Ainsi fleurisse un jour la terre immense!
Le monde entier ne sera qu'un jardin.
Il fuit le temps des luttes meurtrières :
Je vois la guerre oublier ses fureurs,
Et nous vivons de travail, de prières,
Dignes enfants des premiers laboureurs.
24. — Nouveaux progrès.
Deux années s'écoulèrent encore, pendant lesquelles chaque jour fut témoin d'un nouveau progrès. Le Rivage s'était constamment agrandi, Charles ayant réussi de mieux en mieux à discipliner la rivière et à profiter de ses alluvions. Il protégeait ses nouvelles conquêtes par des barrières de plus en plus avancées. Il empruntait au lac même des armes contre lui ; il en extrayait des blocs de granit, qu'on avait amenés autrefois dans ce lieu pour l'usage auquel il les employait. Il s'en fit un rempart, contre lequel les vagues épuisaient leur violence. Deux circonstances accidentelles furent d'un grand secours au jeune colon. On fit à la grande route des réparations, qui exigèrent l'enlèvement de beaucoup de terres. L'ingénieur ne savait où les déposer. Charles indiqua son Rivage, et n'eut qu'à désigner la place où il voulait qu'on transportât ces précieux déblais. Ils furent pour lui un bienfait tout gratuit, comme la pluie pour le jardinier fatigué de ses arrosoirs. Quelque temps après, on bâtit dans le voisinage une maison fort grande ; on eut à faire des excavations considérables : même embarras des constructeurs et même conséquence pour l'heureux Charles. Le Rivage s'étendit de neuf cents mètres carrés, qui s'élevaient au-dessus des plus hautes eaux. Charles, ayant veillé à ce que la terre fertile fût réservée pour la surface, mit sans difficulté et sans délai ces nouveaux terrains en culture.
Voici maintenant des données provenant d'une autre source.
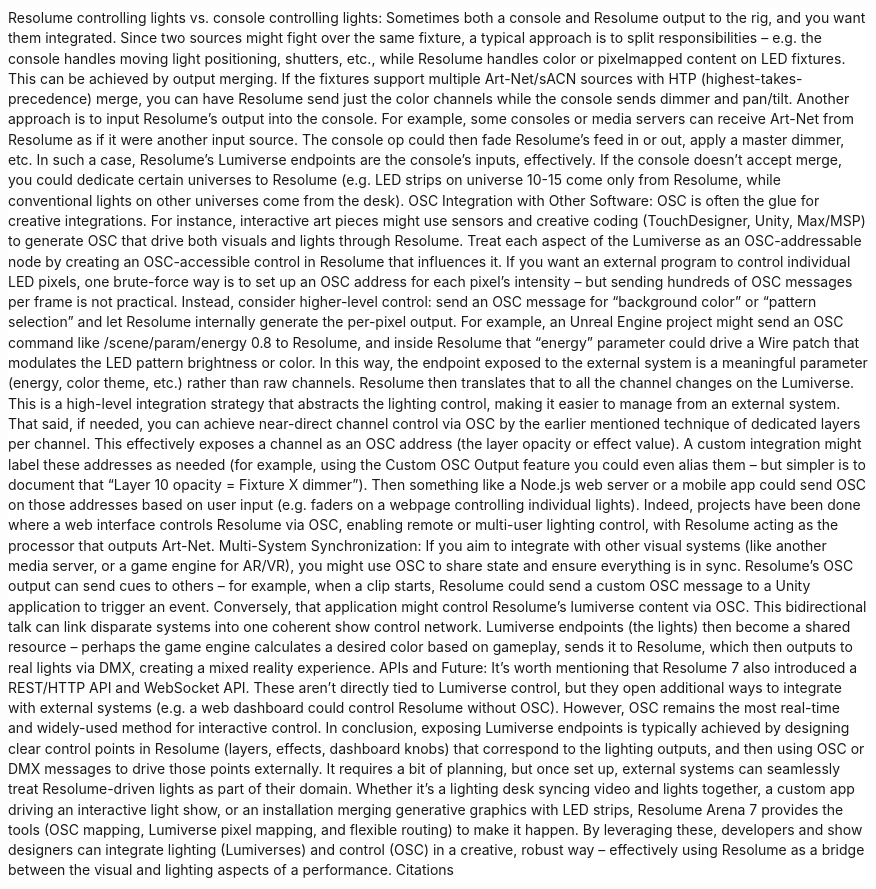 Resolume controlling lights vs. console controlling lights: Sometimes both a console and Resolume output to the rig, and you want them integrated. Since two sources might fight over the same fixture, a typical approach is to split responsibilities – e.g. the console handles moving light positioning, shutters, etc., while Resolume handles color or pixelmapped content on LED fixtures. This can be achieved by output merging. If the fixtures support multiple Art-Net/sACN sources with HTP (highest-takes-precedence) merge, you can have Resolume send just the color channels while the console sends dimmer and pan/tilt. Another approach is to input Resolume’s output into the console. For example, some consoles or media servers can receive Art-Net from Resolume as if it were another input source. The console op could then fade Resolume’s feed in or out, apply a master dimmer, etc. In such a case, Resolume’s Lumiverse endpoints are the console’s inputs, effectively. If the console doesn’t accept merge, you could dedicate certain universes to Resolume (e.g. LED strips on universe 10-15 come only from Resolume, while conventional lights on other universes come from the desk).
OSC Integration with Other Software: OSC is often the glue for creative integrations. For instance, interactive art pieces might use sensors and creative coding (TouchDesigner, Unity, Max/MSP) to generate OSC that drive both visuals and lights through Resolume. Treat each aspect of the Lumiverse as an OSC-addressable node by creating an OSC-accessible control in Resolume that influences it. If you want an external program to control individual LED pixels, one brute-force way is to set up an OSC address for each pixel’s intensity – but sending hundreds of OSC messages per frame is not practical. Instead, consider higher-level control: send an OSC message for “background color” or “pattern selection” and let Resolume internally generate the per-pixel output. For example, an Unreal Engine project might send an OSC command like /scene/param/energy 0.8 to Resolume, and inside Resolume that “energy” parameter could drive a Wire patch that modulates the LED pattern brightness or color. In this way, the endpoint exposed to the external system is a meaningful parameter (energy, color theme, etc.) rather than raw channels. Resolume then translates that to all the channel changes on the Lumiverse. This is a high-level integration strategy that abstracts the lighting control, making it easier to manage from an external system. That said, if needed, you can achieve near-direct channel control via OSC by the earlier mentioned technique of dedicated layers per channel. This effectively exposes a channel as an OSC address (the layer opacity or effect value). A custom integration might label these addresses as needed (for example, using the Custom OSC Output feature you could even alias them – but simpler is to document that “Layer 10 opacity = Fixture X dimmer”). Then something like a Node.js web server or a mobile app could send OSC on those addresses based on user input (e.g. faders on a webpage controlling individual lights). Indeed, projects have been done where a web interface controls Resolume via OSC, enabling remote or multi-user lighting control, with Resolume acting as the processor that outputs Art-Net. Multi-System Synchronization: If you aim to integrate with other visual systems (like another media server, or a game engine for AR/VR), you might use OSC to share state and ensure everything is in sync. Resolume’s OSC output can send cues to others – for example, when a clip starts, Resolume could send a custom OSC message to a Unity application to trigger an event. Conversely, that application might control Resolume’s lumiverse content via OSC. This bidirectional talk can link disparate systems into one coherent show control network. Lumiverse endpoints (the lights) then become a shared resource – perhaps the game engine calculates a desired color based on gameplay, sends it to Resolume, which then outputs to real lights via DMX, creating a mixed reality experience. APIs and Future: It’s worth mentioning that Resolume 7 also introduced a REST/HTTP API and WebSocket API. These aren’t directly tied to Lumiverse control, but they open additional ways to integrate with external systems (e.g. a web dashboard could control Resolume without OSC). However, OSC remains the most real-time and widely-used method for interactive control. In conclusion, exposing Lumiverse endpoints is typically achieved by designing clear control points in Resolume (layers, effects, dashboard knobs) that correspond to the lighting outputs, and then using OSC or DMX messages to drive those points externally. It requires a bit of planning, but once set up, external systems can seamlessly treat Resolume-driven lights as part of their domain. Whether it’s a lighting desk syncing video and lights together, a custom app driving an interactive light show, or an installation merging generative graphics with LED strips, Resolume Arena 7 provides the tools (OSC mapping, Lumiverse pixel mapping, and flexible routing) to make it happen. By leveraging these, developers and show designers can integrate lighting (Lumiverses) and control (OSC) in a creative, robust way – effectively using Resolume as a bridge between the visual and lighting aspects of a performance.
Citations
La maison reçut aussi de l'extention. On bâtit comme une seconde cabane à côté de la première, et l'on eut deux petites chambres de plus. L'ameublement, toujours aussi rustique, se compléta. Cependant Charles fit tout lui-même ; il fut menuisier comme il avait été charpentier et maçon. Ensuite il revêtit les quatre côtés de la cabane avec des planchettes minces, comme celles dont on couvre les toits, à défaut de tuile ou d'ardoise. Elles étaient, dans leur disposition verticale, imbriquées comme les tuiles d'un toit, ou, selon l'observation de Juliette, comme les écailles des poissons : « Ce qui convenait très-bien, disait-elle, à une demeure de pêcheurs. » Dès lors la chaumière ne laissa rien à désirer pour la fraîcheur en été et la chaleur en hiver. Enfin, à l'intérieur, la cloison fut recouverte d'une couche de plâtre, et le danger du feu prévenu par cette amélioration, qu'on avait longtemps désirée. Une peinture d'un jaune clair, qu'un peu d'ocre suffit à produire, donna à la cabane et aux chambres un air gai, qui plaisait à la vue sans la fatiguer.
Autour de la maison les plantations grandirent ; les arbres et la vigne fructifièrent. On voyait là, dans un étroit espace, champ, verger, jardin, vigne, et même un bouquet de bois au bord du lac. Tout cela était un peu serré, pas un pouce de terrain n'était perdu ; mais un ordre parfait ôtait à ces cultures l'apparence de l'encombrement, et leur état prospère réjouissait la vue.